In most cases, these parts aren't inferior at all to the OEM manufacturer stamping out these products in China while putting a "Made in Germany" sticker on box. What I'm saying is, these parts that are made in China or made in "Germany" are really being produced in the same manufacturing district in downtown Hong Kong.
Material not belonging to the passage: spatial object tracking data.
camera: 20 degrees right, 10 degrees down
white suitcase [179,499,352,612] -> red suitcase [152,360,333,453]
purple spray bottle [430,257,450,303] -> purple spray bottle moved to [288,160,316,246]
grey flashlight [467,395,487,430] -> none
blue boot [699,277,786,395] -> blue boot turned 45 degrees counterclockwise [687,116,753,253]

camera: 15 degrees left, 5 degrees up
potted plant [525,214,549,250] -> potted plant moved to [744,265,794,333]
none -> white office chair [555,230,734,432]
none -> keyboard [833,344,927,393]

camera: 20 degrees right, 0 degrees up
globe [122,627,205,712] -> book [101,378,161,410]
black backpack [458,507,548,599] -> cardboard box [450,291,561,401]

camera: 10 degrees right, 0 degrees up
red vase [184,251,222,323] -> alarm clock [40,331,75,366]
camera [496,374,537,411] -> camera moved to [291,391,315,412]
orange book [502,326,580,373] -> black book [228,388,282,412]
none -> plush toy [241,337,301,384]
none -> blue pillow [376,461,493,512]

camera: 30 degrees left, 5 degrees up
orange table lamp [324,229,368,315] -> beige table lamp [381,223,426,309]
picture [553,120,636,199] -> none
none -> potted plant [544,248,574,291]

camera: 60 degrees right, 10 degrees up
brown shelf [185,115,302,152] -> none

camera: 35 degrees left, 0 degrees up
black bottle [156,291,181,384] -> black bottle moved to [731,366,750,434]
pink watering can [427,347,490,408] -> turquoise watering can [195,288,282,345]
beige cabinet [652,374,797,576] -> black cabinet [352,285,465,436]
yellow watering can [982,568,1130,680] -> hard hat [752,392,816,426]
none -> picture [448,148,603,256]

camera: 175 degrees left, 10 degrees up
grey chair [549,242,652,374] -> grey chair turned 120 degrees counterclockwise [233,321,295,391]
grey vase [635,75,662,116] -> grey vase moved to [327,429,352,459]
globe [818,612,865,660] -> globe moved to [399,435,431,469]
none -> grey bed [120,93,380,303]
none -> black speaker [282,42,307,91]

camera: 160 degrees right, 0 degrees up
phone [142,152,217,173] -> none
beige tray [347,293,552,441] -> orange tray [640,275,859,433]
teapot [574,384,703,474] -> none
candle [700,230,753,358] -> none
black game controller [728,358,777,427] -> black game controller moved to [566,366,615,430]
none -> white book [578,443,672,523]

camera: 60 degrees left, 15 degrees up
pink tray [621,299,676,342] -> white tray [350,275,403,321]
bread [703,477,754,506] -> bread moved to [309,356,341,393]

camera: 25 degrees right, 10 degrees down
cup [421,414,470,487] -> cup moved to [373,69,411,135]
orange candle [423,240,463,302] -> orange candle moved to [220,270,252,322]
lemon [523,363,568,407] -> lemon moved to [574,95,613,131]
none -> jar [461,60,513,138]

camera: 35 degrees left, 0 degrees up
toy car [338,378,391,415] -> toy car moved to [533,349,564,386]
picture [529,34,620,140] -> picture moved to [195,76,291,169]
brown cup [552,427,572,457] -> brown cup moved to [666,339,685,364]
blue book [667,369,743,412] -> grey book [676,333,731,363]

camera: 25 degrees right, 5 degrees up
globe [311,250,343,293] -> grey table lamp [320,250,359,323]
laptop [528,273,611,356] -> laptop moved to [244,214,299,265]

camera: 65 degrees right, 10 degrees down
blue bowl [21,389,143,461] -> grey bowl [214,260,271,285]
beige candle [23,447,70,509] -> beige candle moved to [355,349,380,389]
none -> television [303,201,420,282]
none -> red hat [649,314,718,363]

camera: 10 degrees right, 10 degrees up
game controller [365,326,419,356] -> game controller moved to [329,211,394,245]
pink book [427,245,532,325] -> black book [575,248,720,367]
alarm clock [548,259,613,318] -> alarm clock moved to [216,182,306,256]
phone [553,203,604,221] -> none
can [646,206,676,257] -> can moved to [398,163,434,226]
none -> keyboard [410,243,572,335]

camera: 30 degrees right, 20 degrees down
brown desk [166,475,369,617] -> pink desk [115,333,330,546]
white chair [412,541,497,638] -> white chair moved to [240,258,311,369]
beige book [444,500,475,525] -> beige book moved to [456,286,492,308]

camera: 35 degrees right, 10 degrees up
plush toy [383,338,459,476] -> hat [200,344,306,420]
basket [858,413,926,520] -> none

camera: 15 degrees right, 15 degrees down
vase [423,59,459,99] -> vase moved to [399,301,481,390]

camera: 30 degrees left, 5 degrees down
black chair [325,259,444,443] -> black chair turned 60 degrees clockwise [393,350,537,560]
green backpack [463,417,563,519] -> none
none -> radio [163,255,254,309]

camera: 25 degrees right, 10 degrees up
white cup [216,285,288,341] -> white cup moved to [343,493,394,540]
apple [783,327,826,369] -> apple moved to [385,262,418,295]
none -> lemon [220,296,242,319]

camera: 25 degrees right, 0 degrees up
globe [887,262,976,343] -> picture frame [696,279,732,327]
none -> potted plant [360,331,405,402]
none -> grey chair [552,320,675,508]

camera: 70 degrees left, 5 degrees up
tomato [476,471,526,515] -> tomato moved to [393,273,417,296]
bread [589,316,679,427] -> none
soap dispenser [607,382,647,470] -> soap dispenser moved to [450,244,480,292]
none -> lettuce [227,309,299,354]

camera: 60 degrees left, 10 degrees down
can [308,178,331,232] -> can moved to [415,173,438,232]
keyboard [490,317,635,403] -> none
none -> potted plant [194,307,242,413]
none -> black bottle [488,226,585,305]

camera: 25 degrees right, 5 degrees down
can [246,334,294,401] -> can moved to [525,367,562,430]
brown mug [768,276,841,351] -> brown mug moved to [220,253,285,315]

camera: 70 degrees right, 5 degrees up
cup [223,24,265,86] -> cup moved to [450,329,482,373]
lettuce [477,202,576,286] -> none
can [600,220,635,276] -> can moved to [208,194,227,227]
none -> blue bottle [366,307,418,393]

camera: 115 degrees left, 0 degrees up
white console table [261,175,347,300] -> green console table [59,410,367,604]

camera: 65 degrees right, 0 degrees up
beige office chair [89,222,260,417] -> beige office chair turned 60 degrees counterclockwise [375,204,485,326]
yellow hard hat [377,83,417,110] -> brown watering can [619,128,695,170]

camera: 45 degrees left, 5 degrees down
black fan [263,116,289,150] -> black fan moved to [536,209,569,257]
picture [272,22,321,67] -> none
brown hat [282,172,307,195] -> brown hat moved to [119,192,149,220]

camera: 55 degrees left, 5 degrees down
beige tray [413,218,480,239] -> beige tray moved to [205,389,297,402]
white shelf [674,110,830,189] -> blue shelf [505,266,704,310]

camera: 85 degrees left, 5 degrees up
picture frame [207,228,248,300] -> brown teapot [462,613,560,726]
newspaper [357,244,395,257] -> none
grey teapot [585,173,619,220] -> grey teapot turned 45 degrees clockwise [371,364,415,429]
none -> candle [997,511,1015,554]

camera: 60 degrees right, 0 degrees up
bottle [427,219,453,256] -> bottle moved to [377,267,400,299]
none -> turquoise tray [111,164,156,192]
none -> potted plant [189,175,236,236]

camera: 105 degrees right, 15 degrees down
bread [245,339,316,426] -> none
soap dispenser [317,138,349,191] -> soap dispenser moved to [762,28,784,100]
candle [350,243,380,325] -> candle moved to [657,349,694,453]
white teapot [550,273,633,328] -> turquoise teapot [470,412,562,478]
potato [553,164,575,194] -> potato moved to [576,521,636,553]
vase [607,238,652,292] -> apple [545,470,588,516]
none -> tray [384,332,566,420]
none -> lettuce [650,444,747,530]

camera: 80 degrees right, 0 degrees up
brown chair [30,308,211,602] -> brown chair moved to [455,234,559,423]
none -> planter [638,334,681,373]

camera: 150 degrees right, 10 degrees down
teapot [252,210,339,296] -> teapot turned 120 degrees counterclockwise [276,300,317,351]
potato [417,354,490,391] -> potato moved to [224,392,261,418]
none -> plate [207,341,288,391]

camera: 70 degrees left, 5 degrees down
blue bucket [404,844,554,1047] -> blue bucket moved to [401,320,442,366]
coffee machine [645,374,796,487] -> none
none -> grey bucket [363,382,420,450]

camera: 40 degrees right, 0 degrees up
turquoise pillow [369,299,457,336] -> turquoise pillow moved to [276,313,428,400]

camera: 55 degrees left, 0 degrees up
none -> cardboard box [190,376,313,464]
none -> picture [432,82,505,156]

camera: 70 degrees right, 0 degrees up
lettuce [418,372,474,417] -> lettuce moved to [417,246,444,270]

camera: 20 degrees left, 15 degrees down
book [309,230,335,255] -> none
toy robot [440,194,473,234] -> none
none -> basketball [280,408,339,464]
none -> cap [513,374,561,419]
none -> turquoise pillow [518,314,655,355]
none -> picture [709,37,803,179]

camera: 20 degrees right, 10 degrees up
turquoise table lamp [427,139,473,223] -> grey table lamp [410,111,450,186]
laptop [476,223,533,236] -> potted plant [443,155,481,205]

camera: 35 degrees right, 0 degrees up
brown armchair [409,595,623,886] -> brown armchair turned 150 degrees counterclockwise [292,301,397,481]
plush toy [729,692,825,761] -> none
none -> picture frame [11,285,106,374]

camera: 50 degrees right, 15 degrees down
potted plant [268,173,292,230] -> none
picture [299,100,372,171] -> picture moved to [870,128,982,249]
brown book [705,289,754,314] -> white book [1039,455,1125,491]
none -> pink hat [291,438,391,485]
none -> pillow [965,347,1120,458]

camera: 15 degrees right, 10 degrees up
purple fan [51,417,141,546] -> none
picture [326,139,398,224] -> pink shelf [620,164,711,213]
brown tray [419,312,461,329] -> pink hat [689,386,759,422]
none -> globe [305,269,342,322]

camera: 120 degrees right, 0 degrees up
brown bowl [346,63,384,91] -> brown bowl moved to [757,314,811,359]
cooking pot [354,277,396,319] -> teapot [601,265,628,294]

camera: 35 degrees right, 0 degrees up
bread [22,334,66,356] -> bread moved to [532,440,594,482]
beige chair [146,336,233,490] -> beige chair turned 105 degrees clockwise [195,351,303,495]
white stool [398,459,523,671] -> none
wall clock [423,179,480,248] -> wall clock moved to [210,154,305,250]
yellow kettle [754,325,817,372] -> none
Until we stop being cheap asses (I'm guilty myself







) and demand U.S. made products, this is how it's going to be. 
Source: I was in the German car parts business for too long and still have many friends slaving away in the industry.


----------



## MJM Autohaus (Oct 20, 2003)

*Re: (Oh_My_VR6)*

Belts: Conti-Tech (German, made in Germany).
Tensioners: Ruville/Ina (German, made in Japan and other countries).
Thermostat: Behr (German, made in Germany).
If you EVER get a timing belt product from us that says "MADE IN CHINA" on it, I want you to RUN (not walk) to your phone and call us immediately.


----------



## BigBlackTiTTy (Sep 25, 2009)

LOL! ... way too funny.. 
japanese can make good parts.. but alot of the electricals are made in japan too. i dont beleive anything OEM is made in china, theres too much quality control issues the volkswagen audi group would have. sure made in asia,, asia is a big @ss continent. but i think china is ruled out.. aftermarket stuff sure,. but not oem .. warrenties would be flying out the window. 
can anyone actually back up that an OEM or even OE supplier have parts made in china ?
goes with the old saying, just because its built for the tt / 1.8t doesnt mean it was meant for it.


_Modified by BigBlackTiTTy at 11:54 PM 1-27-2010_


----------



## A4 1.8 Turbo (Feb 28, 2005)

*Re: (BigBlackTiTTy)*

MJM one of my new favorite places to shop for parts! 
and as far as the japanese making good stuff, just look at the avg life of a honda, 175k miles plus! haha


----------



## BigBlackTiTTy (Sep 25, 2009)

def will be giving them my money too !


----------